How Not to Give a Speech: Lessons From Madonna’s Aretha Tribute at the VMAs

On Sunday, Aug. 19, MTV broadcasted its annual Video Music Awards (VMAs), much to the delight of music publicists across the world. While our social channels were flush with highlights from the show, including Kevin Hart's dig at Trump, Ariana Grande's powerful performance of "God is a Woman" and Cardi B throwing shade at Nicki Minaj, one moment captured enough attention to continue trending on Twitter two days later—for all the wrong reasons.

While presenting the award for Video of the Year, Madonna took the opportunity to deliver a lengthy speech about how her career was inadvertently shaped by the late Queen of Soul Aretha Franklin, who died Aug. 16. Reactions to the speech were overwhelmingly negative, with amateur and professional critics alike voicing their belief that Madonna disrespected Aretha by making the speech largely about herself, relegating Aretha's influence to nothing but a footnote in Madonna's story of her own rise to stardom.

Buried in Madonna's tribute are also a few lessons for communicators about how not to give a public speech. Here are some of those takeaways:

"I" don't want to hear it. As any long-form journalist will tell you, the word "I" should be peppered into your writing sparingly, or better yet, not at all. Gratuitous use of "I" is regarded as a sign of lazy writing, as there are far more subtle ways to tell a first-person story without making it sound like it's all about you—after all, the story is already being narrated from your perspective. Gratuitous "I"s can make the narrator seem biased, not authoritative, and if the speech is about their relationship to someone else, it can make the narrator seem downright self-obsessed.

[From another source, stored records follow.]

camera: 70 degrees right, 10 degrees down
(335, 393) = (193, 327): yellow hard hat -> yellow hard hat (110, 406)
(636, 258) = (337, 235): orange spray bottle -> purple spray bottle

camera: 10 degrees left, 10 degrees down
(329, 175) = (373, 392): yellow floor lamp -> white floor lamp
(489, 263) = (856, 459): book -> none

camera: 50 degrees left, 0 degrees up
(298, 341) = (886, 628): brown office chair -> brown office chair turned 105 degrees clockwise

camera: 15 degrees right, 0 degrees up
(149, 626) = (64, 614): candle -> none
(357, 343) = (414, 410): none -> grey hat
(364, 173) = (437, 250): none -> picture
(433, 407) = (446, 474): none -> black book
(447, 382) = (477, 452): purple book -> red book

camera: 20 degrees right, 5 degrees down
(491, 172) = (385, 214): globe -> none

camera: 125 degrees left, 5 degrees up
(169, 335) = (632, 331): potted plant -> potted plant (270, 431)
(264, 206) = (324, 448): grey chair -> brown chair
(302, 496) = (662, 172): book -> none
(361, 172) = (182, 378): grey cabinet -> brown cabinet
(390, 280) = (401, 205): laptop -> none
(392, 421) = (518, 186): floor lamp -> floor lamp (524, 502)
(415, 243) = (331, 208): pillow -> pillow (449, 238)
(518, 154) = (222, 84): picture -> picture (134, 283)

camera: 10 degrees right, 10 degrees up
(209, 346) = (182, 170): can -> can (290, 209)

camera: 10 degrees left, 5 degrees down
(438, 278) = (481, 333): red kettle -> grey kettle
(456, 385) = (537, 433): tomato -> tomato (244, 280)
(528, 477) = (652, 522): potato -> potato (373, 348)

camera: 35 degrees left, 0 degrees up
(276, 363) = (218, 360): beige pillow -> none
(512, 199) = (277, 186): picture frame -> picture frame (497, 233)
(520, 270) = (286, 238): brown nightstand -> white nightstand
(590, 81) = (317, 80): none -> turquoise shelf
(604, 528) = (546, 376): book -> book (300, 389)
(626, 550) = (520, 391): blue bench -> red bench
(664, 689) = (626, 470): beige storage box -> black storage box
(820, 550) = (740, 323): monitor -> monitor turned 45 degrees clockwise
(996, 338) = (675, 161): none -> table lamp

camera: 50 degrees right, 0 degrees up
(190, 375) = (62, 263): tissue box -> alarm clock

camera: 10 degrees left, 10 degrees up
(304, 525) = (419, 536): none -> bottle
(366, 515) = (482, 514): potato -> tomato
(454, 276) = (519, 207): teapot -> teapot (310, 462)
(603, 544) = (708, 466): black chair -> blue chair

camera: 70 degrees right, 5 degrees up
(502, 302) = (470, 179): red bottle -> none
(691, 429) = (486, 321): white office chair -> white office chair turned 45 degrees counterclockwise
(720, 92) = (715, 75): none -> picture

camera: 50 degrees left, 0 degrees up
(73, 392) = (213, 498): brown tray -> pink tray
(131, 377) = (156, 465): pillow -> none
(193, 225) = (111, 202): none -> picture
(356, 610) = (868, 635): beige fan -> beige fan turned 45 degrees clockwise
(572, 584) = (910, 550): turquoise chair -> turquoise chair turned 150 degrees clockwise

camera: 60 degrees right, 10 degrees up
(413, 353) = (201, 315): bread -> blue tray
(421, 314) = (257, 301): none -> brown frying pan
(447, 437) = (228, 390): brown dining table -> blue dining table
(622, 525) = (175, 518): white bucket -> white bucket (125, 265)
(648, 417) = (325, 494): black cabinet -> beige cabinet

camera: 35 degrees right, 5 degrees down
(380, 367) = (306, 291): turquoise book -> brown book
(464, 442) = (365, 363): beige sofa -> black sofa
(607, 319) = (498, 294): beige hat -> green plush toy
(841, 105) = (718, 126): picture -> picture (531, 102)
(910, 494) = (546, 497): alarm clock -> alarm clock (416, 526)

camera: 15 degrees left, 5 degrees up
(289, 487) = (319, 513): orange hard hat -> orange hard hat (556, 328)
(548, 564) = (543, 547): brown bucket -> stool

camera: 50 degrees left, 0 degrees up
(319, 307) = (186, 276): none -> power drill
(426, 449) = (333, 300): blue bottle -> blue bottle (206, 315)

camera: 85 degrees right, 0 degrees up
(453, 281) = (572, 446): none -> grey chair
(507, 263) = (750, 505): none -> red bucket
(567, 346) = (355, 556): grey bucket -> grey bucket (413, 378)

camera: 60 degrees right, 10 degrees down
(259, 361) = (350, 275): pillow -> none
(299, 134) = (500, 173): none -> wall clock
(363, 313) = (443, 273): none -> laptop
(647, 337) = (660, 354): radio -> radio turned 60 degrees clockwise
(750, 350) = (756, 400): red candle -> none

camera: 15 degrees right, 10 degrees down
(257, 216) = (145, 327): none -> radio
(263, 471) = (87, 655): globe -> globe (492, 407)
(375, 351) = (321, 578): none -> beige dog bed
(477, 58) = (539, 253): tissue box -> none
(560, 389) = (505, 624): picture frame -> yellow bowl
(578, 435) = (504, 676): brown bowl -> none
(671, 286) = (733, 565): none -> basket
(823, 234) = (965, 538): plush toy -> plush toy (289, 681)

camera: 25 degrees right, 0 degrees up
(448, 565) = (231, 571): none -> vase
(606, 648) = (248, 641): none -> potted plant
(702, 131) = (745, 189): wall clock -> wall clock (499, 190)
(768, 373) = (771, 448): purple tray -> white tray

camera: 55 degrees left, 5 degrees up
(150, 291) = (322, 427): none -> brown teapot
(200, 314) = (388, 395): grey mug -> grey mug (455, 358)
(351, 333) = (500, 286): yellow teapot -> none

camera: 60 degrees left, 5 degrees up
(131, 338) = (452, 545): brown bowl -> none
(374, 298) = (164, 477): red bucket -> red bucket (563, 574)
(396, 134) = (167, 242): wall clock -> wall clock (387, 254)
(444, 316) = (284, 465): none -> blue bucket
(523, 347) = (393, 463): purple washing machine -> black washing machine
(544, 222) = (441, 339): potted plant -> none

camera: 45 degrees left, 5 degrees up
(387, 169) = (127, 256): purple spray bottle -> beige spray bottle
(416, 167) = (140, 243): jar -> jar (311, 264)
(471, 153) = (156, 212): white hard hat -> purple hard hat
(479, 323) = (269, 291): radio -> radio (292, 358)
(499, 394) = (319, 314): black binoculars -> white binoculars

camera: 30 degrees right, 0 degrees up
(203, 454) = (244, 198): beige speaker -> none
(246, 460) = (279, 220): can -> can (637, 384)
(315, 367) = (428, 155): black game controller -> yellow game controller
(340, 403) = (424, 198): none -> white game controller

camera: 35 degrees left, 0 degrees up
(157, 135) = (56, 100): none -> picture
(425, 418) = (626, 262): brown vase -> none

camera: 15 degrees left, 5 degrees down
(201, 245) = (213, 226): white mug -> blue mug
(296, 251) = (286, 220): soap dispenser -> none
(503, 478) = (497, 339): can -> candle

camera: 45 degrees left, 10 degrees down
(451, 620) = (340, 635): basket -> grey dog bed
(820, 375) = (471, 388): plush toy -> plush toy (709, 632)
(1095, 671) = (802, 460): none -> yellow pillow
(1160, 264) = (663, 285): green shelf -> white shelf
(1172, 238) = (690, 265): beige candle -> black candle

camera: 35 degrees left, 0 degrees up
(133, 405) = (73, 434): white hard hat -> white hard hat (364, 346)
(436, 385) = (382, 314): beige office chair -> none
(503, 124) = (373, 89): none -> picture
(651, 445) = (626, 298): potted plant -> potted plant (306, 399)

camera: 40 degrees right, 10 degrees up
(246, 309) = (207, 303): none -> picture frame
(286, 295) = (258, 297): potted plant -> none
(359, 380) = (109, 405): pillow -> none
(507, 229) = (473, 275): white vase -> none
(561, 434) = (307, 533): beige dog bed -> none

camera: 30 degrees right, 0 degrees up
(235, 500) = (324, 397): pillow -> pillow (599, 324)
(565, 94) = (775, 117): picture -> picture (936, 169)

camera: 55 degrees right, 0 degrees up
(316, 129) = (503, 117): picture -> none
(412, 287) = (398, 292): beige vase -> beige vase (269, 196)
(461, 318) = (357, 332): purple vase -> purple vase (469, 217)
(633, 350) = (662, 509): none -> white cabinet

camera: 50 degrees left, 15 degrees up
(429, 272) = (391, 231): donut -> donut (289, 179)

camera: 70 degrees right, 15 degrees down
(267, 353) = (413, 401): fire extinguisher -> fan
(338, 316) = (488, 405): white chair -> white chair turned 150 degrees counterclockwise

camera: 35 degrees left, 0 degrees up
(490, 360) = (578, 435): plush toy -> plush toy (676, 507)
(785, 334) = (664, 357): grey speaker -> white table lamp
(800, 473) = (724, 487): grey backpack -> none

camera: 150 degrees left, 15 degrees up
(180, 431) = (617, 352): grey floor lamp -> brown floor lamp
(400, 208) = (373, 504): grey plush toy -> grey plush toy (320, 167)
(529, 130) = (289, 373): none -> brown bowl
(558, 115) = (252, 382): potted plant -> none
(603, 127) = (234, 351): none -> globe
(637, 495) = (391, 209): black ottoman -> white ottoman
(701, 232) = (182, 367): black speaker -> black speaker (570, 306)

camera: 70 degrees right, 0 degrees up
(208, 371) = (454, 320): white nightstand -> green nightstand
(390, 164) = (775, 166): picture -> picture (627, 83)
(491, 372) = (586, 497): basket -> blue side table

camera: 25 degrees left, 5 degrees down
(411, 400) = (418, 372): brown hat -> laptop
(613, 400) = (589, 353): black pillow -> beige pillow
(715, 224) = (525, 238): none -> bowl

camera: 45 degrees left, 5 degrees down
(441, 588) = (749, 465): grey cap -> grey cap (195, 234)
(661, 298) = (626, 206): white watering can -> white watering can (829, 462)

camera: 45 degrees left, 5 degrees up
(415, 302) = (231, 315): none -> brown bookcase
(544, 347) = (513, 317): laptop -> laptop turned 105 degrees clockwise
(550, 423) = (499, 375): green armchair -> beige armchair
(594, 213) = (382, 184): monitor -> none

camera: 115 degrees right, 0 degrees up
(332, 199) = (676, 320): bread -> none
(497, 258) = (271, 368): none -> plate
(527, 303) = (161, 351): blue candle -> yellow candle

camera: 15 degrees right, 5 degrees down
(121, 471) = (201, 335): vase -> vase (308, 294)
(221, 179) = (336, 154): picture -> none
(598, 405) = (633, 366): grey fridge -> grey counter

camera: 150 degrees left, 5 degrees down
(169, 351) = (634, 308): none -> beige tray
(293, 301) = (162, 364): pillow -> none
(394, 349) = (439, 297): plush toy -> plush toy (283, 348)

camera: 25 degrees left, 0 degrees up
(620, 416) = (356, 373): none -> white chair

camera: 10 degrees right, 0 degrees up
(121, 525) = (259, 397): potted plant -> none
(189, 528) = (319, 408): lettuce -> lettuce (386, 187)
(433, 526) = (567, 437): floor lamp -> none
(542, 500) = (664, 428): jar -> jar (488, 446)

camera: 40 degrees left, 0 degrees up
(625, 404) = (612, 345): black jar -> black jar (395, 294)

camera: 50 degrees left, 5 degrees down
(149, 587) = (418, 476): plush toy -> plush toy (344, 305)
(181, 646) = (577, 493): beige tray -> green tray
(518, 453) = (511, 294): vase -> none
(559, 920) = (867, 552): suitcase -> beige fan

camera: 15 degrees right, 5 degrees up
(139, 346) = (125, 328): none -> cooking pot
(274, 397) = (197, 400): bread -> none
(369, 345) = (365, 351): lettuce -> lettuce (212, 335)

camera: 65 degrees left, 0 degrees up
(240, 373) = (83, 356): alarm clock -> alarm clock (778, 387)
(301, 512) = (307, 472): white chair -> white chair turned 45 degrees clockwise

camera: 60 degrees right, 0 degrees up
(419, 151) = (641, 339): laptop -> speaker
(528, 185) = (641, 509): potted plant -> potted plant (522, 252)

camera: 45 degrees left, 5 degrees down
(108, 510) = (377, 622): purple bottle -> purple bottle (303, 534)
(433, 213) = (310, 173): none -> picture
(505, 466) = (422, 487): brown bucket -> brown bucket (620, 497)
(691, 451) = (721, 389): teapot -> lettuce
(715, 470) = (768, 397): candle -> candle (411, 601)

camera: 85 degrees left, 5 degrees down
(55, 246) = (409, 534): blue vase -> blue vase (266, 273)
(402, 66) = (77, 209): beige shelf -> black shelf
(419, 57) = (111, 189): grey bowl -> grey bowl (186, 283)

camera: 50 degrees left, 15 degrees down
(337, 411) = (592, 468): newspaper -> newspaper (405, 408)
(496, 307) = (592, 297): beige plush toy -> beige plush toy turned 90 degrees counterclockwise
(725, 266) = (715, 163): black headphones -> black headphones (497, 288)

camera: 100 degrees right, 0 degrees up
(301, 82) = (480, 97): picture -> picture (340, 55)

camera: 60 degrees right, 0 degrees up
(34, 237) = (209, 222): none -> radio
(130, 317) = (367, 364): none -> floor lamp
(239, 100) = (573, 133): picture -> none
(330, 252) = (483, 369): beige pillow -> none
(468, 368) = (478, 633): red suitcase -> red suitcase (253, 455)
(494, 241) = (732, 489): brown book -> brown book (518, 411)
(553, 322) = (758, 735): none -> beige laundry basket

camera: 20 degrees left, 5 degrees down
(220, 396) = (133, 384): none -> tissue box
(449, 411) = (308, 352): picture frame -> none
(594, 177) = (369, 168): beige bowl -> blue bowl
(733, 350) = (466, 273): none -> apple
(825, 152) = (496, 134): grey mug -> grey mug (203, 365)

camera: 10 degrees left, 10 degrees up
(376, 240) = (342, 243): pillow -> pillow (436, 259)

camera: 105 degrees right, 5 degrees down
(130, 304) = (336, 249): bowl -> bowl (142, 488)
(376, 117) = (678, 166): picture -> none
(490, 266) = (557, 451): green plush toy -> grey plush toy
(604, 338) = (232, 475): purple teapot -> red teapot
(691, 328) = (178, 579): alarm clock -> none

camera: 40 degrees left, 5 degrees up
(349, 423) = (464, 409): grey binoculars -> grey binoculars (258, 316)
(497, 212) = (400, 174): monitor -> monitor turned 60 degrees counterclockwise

When talking about a case study from your organization, for example, "we" fosters a much more communal message, even if you were the one responsible for driving the story forward. Your efforts and leadership will still come through via the authority of personal perspective in your storytelling—without those distracting "I"s.

How it reads will tell you how it sounds. It's not uncommon for amateur speakers to fall into the trap of deviating from the main focus of their story when speaking, and once you've earned the title of "diva," some degree of focus on yourself is to be expected. Nevertheless, had Madge looked at a transcript of her Aretha speech before giving it, the self-centered nature of her speech that was meant to honor Aretha would have become glaringly apparent.

Just as it's always a best practice to read your editorial copy aloud before filing a story, anyone giving a speech should always look at how it reads in print. Story structure can be tough, but once everything is laid out on the page, structural inconsistencies become hard to ignore.

Anecdotes should sound anecdotal. Imbalances between her personal story and Aretha's aside, Madonna's speech was universally derided for being way too long. Had the majority of its content been about Aretha, complaints about its length may have instead been praises about the speech's "epic" and "career-spanning" insights on the Queen of Soul. Because it was barely about Aretha, though, the speech instead felt drawn-out and insultingly egotistical.

The point is, always get straight to the point. Writers and public speakers often fall into the trap of "throat-clearing," or the act of dancing around the subject in order to create some ornately-styled introduction or thematically-rich context. There's room for that later on, once you've highlighted exactly why you're speaking about the topic or person at hand.

Just like with the classic "inverted pyramid" style of hard news writing, start with the most important facts of your story at the beginning, and insert the other details later on. As readers and listeners, we're so subconsciously conditioned to this type of story structure that the beginning of a speech largely implies what we believe the focus of its content should be. That said, starting a speech about someone else by focusing on yourself is a surefire way to make the audience think it's really all about you.